Originally posted by Phranny
I think the real problem is that we are more of a plutocracy than a democracy. When Clinton removed the Glass Stiegle Act, the financial sector was able to lend money it did not have, in effect printing money. If you and I do it, we are sent to jail for counterfieting. If a business does it, they are cooking the books which is illegal. When financial inst ...[text shortened]... one nothing to change this scenario. My big question is where is a safe place for my money?????
" When Clinton removed the Glass Stiegle Act..."
I'm sorry but the act was removed by a president-proof majority.

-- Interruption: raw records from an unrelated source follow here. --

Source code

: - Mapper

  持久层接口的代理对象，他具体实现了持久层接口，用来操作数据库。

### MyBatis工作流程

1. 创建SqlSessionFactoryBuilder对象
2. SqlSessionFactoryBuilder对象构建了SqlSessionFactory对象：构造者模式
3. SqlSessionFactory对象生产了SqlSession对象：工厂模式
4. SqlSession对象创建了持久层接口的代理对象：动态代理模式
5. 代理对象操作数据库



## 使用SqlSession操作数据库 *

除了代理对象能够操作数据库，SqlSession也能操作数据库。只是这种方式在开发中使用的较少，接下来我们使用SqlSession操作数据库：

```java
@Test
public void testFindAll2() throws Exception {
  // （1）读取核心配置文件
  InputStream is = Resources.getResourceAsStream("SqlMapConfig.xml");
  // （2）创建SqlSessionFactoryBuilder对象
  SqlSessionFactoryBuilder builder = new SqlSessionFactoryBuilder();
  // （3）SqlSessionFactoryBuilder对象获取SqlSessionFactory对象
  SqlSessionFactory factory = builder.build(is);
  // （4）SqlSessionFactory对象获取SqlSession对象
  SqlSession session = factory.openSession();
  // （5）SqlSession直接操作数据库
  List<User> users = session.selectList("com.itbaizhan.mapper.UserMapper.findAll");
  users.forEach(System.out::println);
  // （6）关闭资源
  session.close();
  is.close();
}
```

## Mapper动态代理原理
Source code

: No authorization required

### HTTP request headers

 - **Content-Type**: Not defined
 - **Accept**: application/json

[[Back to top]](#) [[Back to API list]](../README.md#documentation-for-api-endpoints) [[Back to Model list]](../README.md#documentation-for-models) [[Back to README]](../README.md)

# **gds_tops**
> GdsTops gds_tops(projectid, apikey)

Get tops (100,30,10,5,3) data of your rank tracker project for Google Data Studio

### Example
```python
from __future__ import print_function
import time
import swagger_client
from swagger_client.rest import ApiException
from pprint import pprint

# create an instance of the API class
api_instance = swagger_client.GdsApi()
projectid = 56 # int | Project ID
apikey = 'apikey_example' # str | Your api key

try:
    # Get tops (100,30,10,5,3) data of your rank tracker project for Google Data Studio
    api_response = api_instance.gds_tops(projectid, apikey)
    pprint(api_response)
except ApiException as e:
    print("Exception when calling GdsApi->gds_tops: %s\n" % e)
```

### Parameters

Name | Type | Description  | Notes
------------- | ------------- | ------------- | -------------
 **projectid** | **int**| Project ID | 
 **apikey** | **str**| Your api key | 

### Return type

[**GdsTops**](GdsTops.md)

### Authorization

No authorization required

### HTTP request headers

Final Congressional vote by chamber and party, November 4, 1999
The banking industry had been seeking the repeal of the 1933 Glass–Steagall Act since the 1980s, if not earlier. In 1987 the Congressional Research Service prepared a report that explored the cases for and against preserving the Glass–Steagall act.
Respective versions of the legislation were introduced in the U.S. Senate by Phil Gramm (Republican of Texas) and in the U.S. House of Representatives by Jim Leach (R-Iowa). The third lawmaker associated with the bill was Rep. Thomas J. Bliley, Jr. (R-Virginia), Chairman of the House Commerce Committee from 1995 to 2001.
During debate in the House of Representatives, Rep. John Dingell (Democrat of Michigan) argued that the bill would result in banks becoming "too big to fail." Dingell further argued that this would necessarily result in a bailout by the Federal Government.
The House passed its version of the Financial Services Act of 1999 on July 1, 1999, by a bipartisan vote of 343–86 (Republicans 205–16; Democrats 138–69; Independent 0–1),[note 1] two months after the Senate had already passed its version of the bill on May 6 by a much-narrower 54–44 vote along basically-partisan lines (53 Republicans and 1 Democrat in favor; 44 Democrats opposed).[note 2]
When the two chambers could not agree on a joint version of the bill, the House voted on July 30 by a vote of 241–132 (R 58–131; D 182–1; Ind. 1–0) to instruct its negotiators to work for a law which ensured that consumers enjoyed medical and financial privacy as well as "robust competition and equal and non-discriminatory access to financial services and economic opportunities in their communities" (i.e., protection against exclusionary redlining).[note 3]
The bill then moved to a joint conference committee to work out the differences between the Senate and House versions. Democrats agreed to support the bill after Republicans agreed to strengthen provisions of the anti-redlining Community Reinvestment Act and address certain privacy concerns; the conference committee then finished its work by the beginning of November. On November 4, the final bill resolving the differences was passed by the Senate 90–8,[note 4] and by the House 362–57.[note 5] The legislation was signed into law by President Bill Clinton on November 12, 1999.